"Ilenia ha cercato di difendersi Morta in un breve lasso di tempo"

In aula i medici legali: "Recise due arterie, poi un decesso molto rapido"

Per la seconda volta, in aula, vengono mostrate le foto del cadavere di Ilenia Fabbri. La figlia, Arianna, è sconvolta ma di nuovo sceglie di restare, nonostante il consiglio del suo avvocato, Veronica Valeriani, di non sottoporsi nuovamente a quello strazio. A commentare quelle foto crude sono i medici legali dell’Università di Verona, Franco Tagliaro e Federica Bartolotti, che hanno eseguito l’autopsia. A Tagliaro viene mostrato il manico di martello con cui Barbieri ha detto di aver colpito la vittima, e il medico lo ritiene compatibile con le ferite alla testa. Allo stesso modo è compatibile con la ferita alla gola il coltello rinvenuto nel lavello dell’appartamento di via Corbara 6. I medici riconducono le cause della morte a un’emorragia acuta accompagnata al fatto che la recisione della carotide, prima della quale la donna era viva, ha portato a un’anossia cerebrale. Quattro le fasi dell’azione omicidiaria: i colpi dietro la testa col martello, verosimilmente mentre lei fugge, quindi un tentativo di strangolamento. Nell’ultima fase, la donna si trascina o viene trascinata nel seminterrato, e qui viene sgozzata, verosimilmente mentre era in piedi e presa da dietro. Lei ha tentato di difendersi almeno dai primi colpi, lo dimostrano le ecchimosi che aveva sui dorsi delle mani. Non dovrebbe avere sofferto molto a lungo: "Le sono state recise due arterie che portano sangue al cervello, questione di poche decine di secondi".

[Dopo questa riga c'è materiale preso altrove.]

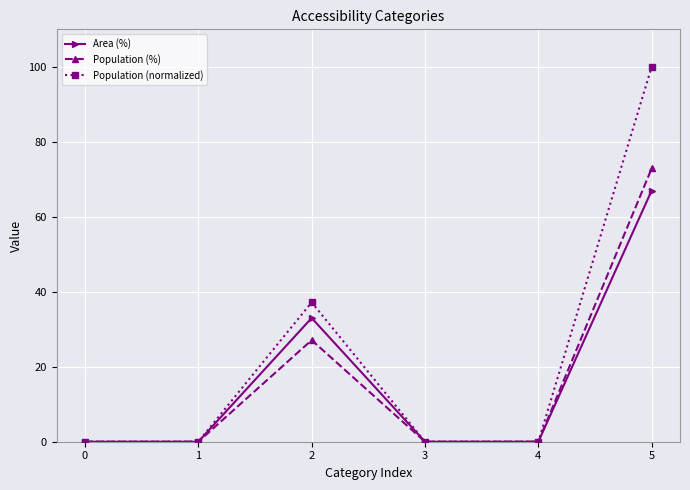

How many lines are shown in the chart?

3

Daniela Scimmi, biologa della polizia scientifica di Roma, ha analizzato i campioni prelevati sulla Yaris di Barbieri, dove non sono emersi profili genetici né tracce di sangue: "Spesso il rischio è di trovare dna misto di più persone – ha spiegato –, qui la perplessità sta proprio nell’esito negativo, la sensazione era di avere davanti un’auto molto pulita e curata. Il tappetino faceva odore di plastica nuova". Secondo l’accusa, tra 6 febbraio e 17 marzo, giorno dell’arresto e dei conseguenti sequestri, l’esecutore si era premurato di pulire tutto.